_Given passage:_

----------

Here are just a few magical things in this video that make me smile:

1) Check out her awesome frazzled-author hair (Is she a Weasley or what? And I mean that as the highest compliment in the world! Okay, I’ll get serious now).

2) She is totally ecstatic at this point about HARRY POTTER AND THE PHILOSOPHER’S STONE selling over thirty-thousand copies in the UK (the series has now sold over 500 million copies worldwide).

3) I love her agent’s warning that she wouldn’t “make much money in children’s books.”

4) She says that the unprecedented American acquisition of the rights for the first book “scared the hell” out of her. She became “panic stricken” halfway through writing the second book, and was then very self-conscious about her writing. Just imagine how she felt later on.

5) When Rowling is asked to describe her plot, she can hardly get a coherent sentence out. Classic writer’s stage fright.

This has totally happened to me too . . . #5 that is. And #1.

My point is, everyone—superstar authors included—starts somewhere, and it’s always, always at the beginning.

Rowling says in this video that she worked on the first Harry Potter book for seven years before it sold. According to various sources, it was rejected by at least nine editors during her year-long submission process. Then she finally got an offer for it . . . with a £1500 advance. (Don’t all of you debut authors feel really good about your advance now?!) That, my friends, was her beginning.

----------

_Information provided:_
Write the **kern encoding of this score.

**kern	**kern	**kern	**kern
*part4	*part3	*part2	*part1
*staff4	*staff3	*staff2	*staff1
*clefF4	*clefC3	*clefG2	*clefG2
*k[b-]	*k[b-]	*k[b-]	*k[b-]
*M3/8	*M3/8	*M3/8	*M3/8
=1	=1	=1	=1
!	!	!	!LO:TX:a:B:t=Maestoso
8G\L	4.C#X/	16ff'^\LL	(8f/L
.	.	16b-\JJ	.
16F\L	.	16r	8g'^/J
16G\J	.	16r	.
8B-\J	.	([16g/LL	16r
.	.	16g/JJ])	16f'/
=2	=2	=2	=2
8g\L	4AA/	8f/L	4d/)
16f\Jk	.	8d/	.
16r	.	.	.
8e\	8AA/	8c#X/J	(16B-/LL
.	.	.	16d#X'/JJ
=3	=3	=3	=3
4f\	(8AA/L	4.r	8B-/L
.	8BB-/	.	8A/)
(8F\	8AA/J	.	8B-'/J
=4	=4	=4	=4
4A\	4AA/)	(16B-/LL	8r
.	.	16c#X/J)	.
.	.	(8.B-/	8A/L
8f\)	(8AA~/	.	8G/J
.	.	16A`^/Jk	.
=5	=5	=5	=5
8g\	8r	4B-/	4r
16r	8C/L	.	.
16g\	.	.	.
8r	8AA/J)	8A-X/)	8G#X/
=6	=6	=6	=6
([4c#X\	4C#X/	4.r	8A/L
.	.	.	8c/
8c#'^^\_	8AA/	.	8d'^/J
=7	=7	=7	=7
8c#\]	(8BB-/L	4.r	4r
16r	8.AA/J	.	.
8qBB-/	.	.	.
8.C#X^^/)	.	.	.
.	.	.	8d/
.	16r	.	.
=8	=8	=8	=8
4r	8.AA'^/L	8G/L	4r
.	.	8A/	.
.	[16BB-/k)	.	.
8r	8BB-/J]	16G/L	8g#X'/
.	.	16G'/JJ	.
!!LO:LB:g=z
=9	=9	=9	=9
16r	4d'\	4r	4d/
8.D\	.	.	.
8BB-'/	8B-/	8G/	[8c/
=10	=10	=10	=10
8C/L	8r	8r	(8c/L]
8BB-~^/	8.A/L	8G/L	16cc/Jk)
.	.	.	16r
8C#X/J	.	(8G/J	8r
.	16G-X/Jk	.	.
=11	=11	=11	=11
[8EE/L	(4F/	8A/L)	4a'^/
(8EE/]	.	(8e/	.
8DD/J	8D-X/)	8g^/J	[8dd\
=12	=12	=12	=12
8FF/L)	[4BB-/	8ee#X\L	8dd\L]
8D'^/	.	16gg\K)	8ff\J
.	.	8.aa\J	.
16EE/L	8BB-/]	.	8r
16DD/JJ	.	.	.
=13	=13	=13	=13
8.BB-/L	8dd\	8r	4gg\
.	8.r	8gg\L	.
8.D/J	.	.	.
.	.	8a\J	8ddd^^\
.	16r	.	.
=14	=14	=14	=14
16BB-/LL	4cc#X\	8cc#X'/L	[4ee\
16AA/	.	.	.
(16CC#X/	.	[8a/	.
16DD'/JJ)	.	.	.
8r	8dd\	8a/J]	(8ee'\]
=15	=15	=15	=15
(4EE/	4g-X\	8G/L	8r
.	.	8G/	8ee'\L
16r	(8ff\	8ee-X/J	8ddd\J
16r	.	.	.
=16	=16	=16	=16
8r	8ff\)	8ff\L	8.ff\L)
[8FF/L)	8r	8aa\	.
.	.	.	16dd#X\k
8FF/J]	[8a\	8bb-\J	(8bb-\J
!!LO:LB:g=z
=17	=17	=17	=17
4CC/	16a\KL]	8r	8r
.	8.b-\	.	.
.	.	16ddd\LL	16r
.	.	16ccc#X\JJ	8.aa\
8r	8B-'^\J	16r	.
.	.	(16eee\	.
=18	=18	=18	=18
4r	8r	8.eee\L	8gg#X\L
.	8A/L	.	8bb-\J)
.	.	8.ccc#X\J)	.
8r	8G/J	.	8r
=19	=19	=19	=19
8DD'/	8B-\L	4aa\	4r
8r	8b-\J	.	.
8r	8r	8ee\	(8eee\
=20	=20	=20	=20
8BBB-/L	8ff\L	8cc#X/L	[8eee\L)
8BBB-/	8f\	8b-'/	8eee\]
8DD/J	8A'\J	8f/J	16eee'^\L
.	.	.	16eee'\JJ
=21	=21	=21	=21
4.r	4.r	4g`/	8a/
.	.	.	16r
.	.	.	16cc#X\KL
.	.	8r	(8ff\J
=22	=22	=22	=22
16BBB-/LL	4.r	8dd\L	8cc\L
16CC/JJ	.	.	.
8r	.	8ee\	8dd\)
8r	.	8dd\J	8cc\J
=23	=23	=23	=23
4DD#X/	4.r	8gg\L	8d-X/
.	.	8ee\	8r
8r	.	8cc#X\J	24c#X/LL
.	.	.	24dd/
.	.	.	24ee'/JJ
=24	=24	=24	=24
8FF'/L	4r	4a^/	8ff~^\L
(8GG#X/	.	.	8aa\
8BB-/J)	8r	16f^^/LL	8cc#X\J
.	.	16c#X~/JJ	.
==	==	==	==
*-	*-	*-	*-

----------

_Task objective:_
Write the next part of the piece on Rowling's early interview video, starting after its final paragraph.

_Result below:_
When I first started writing, I thought my career would go something like this: I would finish a book every two to three months, send it off to a publisher, then a few weeks later, they would send me a big check. Then I’d write the next book, and the next, and the money would keep rolling in. I’d be a mega hit.

It’s incredibly embarrassing to admit how naive I was, but there it is. ((I might’ve also had a daydream or two about getting a call from Oprah because she loooovved my novel. Don’t even try to tell me that you haven’t done the same thing.))

Then about a year into writing my first novel, I finally started attending conferences that taught me about craft, and an absolutely devastating thing happened: I realized I sucked. SUCKED.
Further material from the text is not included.